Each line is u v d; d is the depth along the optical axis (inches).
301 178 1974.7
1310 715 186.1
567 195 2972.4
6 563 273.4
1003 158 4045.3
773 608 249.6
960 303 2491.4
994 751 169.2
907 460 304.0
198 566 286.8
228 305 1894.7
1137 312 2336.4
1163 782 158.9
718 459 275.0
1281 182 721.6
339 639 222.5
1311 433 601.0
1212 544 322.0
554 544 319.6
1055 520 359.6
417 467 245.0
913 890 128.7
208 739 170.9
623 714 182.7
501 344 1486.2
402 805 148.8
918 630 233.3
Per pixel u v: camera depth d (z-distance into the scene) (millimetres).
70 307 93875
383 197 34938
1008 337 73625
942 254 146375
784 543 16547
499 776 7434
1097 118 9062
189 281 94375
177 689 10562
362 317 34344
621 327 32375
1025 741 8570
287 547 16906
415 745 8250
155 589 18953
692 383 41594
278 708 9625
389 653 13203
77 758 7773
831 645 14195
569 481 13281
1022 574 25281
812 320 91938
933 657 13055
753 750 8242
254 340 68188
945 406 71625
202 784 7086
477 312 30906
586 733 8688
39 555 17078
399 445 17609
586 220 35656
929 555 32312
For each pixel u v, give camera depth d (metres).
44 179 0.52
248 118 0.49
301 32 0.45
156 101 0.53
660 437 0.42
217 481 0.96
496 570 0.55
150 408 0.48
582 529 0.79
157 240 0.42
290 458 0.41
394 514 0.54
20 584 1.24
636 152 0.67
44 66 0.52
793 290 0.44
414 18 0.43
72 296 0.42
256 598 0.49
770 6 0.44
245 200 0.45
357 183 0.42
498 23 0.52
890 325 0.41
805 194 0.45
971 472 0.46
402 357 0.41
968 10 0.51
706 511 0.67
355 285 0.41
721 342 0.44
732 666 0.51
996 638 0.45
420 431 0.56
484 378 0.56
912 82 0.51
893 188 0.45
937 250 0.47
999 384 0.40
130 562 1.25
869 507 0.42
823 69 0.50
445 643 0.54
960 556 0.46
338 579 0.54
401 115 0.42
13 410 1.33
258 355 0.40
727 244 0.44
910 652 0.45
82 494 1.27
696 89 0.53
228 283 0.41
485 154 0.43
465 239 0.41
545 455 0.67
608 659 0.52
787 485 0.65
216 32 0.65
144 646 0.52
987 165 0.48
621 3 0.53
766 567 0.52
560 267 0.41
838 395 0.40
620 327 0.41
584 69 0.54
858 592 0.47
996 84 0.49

_ _ _ _

▶ **ASSIGNMENT**
Restate verbatim the first line above and all lines after it through the line containing "586 733 8688"; omit the rest.

▶ **WRITTEN REPLY**
Each line is u v d; d is the depth along the optical axis (inches).
301 178 1974.7
1310 715 186.1
567 195 2972.4
6 563 273.4
1003 158 4045.3
773 608 249.6
960 303 2491.4
994 751 169.2
907 460 304.0
198 566 286.8
228 305 1894.7
1137 312 2336.4
1163 782 158.9
718 459 275.0
1281 182 721.6
339 639 222.5
1311 433 601.0
1212 544 322.0
554 544 319.6
1055 520 359.6
417 467 245.0
913 890 128.7
208 739 170.9
623 714 182.7
501 344 1486.2
402 805 148.8
918 630 233.3
Per pixel u v: camera depth d (z-distance into the scene) (millimetres).
70 307 93875
383 197 34938
1008 337 73625
942 254 146375
784 543 16547
499 776 7434
1097 118 9062
189 281 94375
177 689 10562
362 317 34344
621 327 32375
1025 741 8570
287 547 16906
415 745 8250
155 589 18953
692 383 41594
278 708 9625
389 653 13203
77 758 7773
831 645 14195
569 481 13281
1022 574 25281
812 320 91938
933 657 13055
753 750 8242
254 340 68188
945 406 71625
202 784 7086
477 312 30906
586 733 8688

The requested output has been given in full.